> The task
What the response needs is every record, repeated verbatim, and no images.

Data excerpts
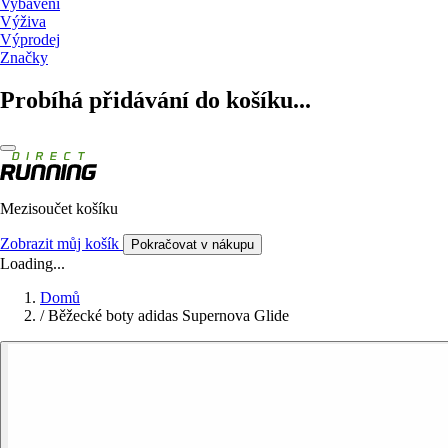
Vybavení
Výživa
Výprodej
Značky
Probíhá přidávání do košíku...
Mezisoučet košíku
Zobrazit můj košík
Pokračovat v nákupu
Loading...
Domů
/
Běžecké boty adidas Supernova Glide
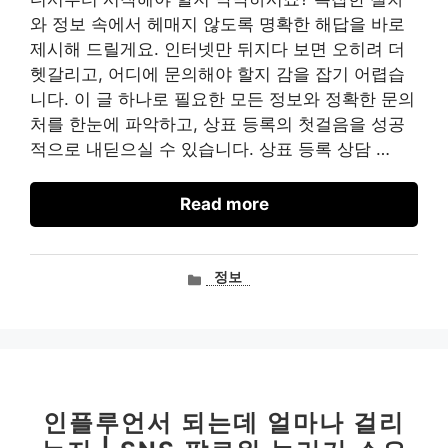
와 정보 속에서 헤매지 않도록 명확한 해답을 바로
제시해 드릴게요. 인터넷만 뒤지다 보면 오히려 더
헷갈리고, 어디에 문의해야 할지 감을 잡기 어렵습
니다. 이 글 하나로 필요한 모든 정보와 정확한 문의
처를 한눈에 파악하고, 상표 등록의 첫걸음을 성공
적으로 내딛으실 수 있습니다. 상표 등록 상담 …
Read more
카
정보
테
고
리
인플루언서 되는데 얼마나 걸리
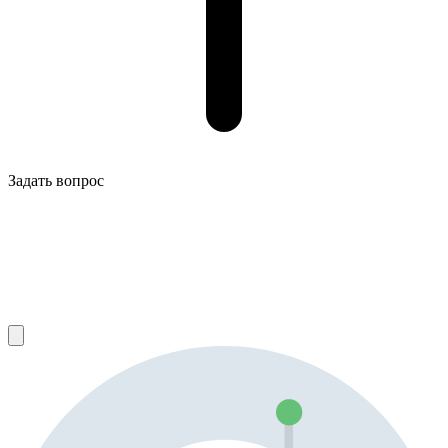
Задать вопрос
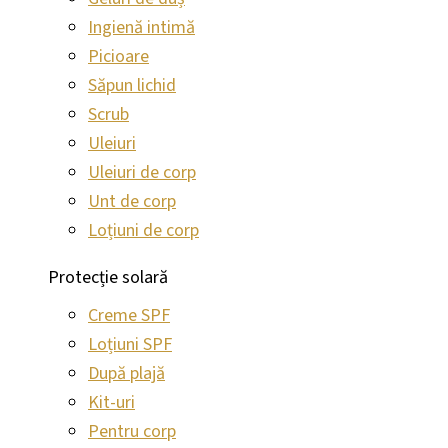
Ingienă intimă
Picioare
Săpun lichid
Scrub
Uleiuri
Uleiuri de corp
Unt de corp
Loțiuni de corp
Protecție solară
Creme SPF
Loțiuni SPF
După plajă
Kit-uri
Pentru corp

> Answer space
Vybavení
Výživa
Výprodej
Značky
Probíhá přidávání do košíku...
Mezisoučet košíku
Zobrazit můj košík
Pokračovat v nákupu
Loading...
Domů
/
Běžecké boty adidas Supernova Glide
와 정보 속에서 헤매지 않도록 명확한 해답을 바로
제시해 드릴게요. 인터넷만 뒤지다 보면 오히려 더
헷갈리고, 어디에 문의해야 할지 감을 잡기 어렵습
니다. 이 글 하나로 필요한 모든 정보와 정확한 문의
처를 한눈에 파악하고, 상표 등록의 첫걸음을 성공
적으로 내딛으실 수 있습니다. 상표 등록 상담 …
Read more
카
정보
테
고
리
인플루언서 되는데 얼마나 걸리
Задать вопрос
Ingienă intimă
Picioare
Săpun lichid
Scrub
Uleiuri
Uleiuri de corp
Unt de corp
Loțiuni de corp
Protecție solară
Creme SPF
Loțiuni SPF
După plajă
Kit-uri
Pentru corp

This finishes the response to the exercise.